### 文書本文

Merzbow Works
V.A"Sadomachinism"(Misanthropic Agenda:1999)
どういう背景のコンピか不明。日本からはKK.NullやAubeなども加わった。
ジャケは紙を折り曲げたシンプルなもの。オリジナルは金属トタン板によるジャケットだそう。
中古で買ったため、なぜ二種類のジャケが存在するかわからない。
2ndプレスが紙ジャケだったという可能性と、トタン板が捨てられた中古盤を買ったって可能性の、両方あるからなー。
中には各ミュージシャンの連絡先がそっけなく記されたのみ。各曲の録音クレジットなどなにもない。
もしかしたらレーベルのサンプラーなの、これ?
メルツバウが極上のノイズを提供した。

### 課題一覧
(1) 文書本文によると、このコンピのオリジナルのジャケットは何でできているとされているか。
(2) 文書本文の「どういう背景のコンピか不明。日本からはKK.NullやAubeなども加わった。」から「メルツバウが極上のノイズを提供した。」までを一字も変えずに書き写せ。

### 学習用データ
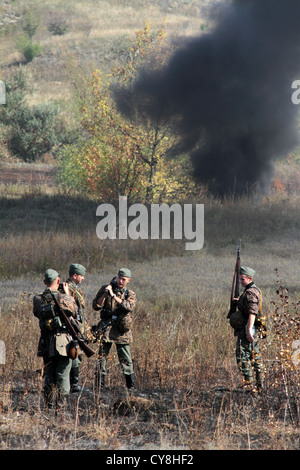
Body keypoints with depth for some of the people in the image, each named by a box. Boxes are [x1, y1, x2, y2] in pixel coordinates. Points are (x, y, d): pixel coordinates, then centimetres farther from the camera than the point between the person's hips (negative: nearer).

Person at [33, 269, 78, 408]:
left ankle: (49, 405, 17)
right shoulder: (64, 298, -11)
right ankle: (61, 404, 1)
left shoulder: (37, 300, -2)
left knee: (49, 376, 14)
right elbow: (74, 311, 7)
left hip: (46, 344, 3)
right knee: (63, 375, 3)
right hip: (63, 343, -3)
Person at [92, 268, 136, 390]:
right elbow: (95, 306, 4)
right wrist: (105, 295, -10)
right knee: (102, 356, -3)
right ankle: (99, 385, 0)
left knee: (125, 359, 0)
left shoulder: (130, 294, 8)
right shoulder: (105, 289, 8)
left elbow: (129, 306, -13)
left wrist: (114, 295, -18)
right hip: (106, 328, 0)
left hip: (122, 330, 0)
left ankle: (131, 385, 6)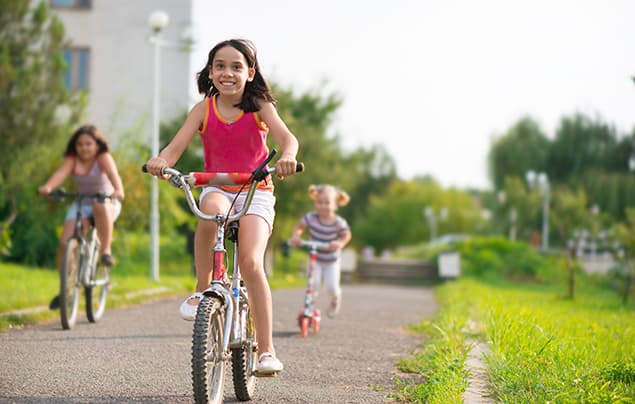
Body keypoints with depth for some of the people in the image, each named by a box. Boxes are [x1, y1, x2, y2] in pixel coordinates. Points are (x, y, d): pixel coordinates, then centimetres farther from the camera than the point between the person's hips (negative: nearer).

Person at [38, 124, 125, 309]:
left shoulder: (103, 158, -13)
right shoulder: (72, 160, -6)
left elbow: (113, 174, -32)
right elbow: (61, 173, -26)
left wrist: (118, 190, -54)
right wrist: (48, 186, -47)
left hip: (107, 203, -3)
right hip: (81, 205, 4)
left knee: (100, 207, -40)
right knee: (64, 243, -11)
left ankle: (105, 250, -25)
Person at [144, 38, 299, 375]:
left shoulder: (260, 107, -2)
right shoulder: (204, 110, 2)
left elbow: (286, 137, -19)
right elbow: (175, 147, -7)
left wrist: (287, 157, -43)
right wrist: (160, 161, -31)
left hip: (256, 193, -1)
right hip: (217, 190, 1)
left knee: (251, 263, -21)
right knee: (211, 211, -38)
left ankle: (266, 350, -16)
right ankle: (202, 289, -19)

### 課題ごとの解答
(1) 金属のトタン板。

(2)
どういう背景のコンピか不明。日本からはKK.NullやAubeなども加わった。
ジャケは紙を折り曲げたシンプルなもの。オリジナルは金属トタン板によるジャケットだそう。
中古で買ったため、なぜ二種類のジャケが存在するかわからない。
2ndプレスが紙ジャケだったという可能性と、トタン板が捨てられた中古盤を買ったって可能性の、両方あるからなー。
中には各ミュージシャンの連絡先がそっけなく記されたのみ。各曲の録音クレジットなどなにもない。
もしかしたらレーベルのサンプラーなの、これ?
メルツバウが極上のノイズを提供した。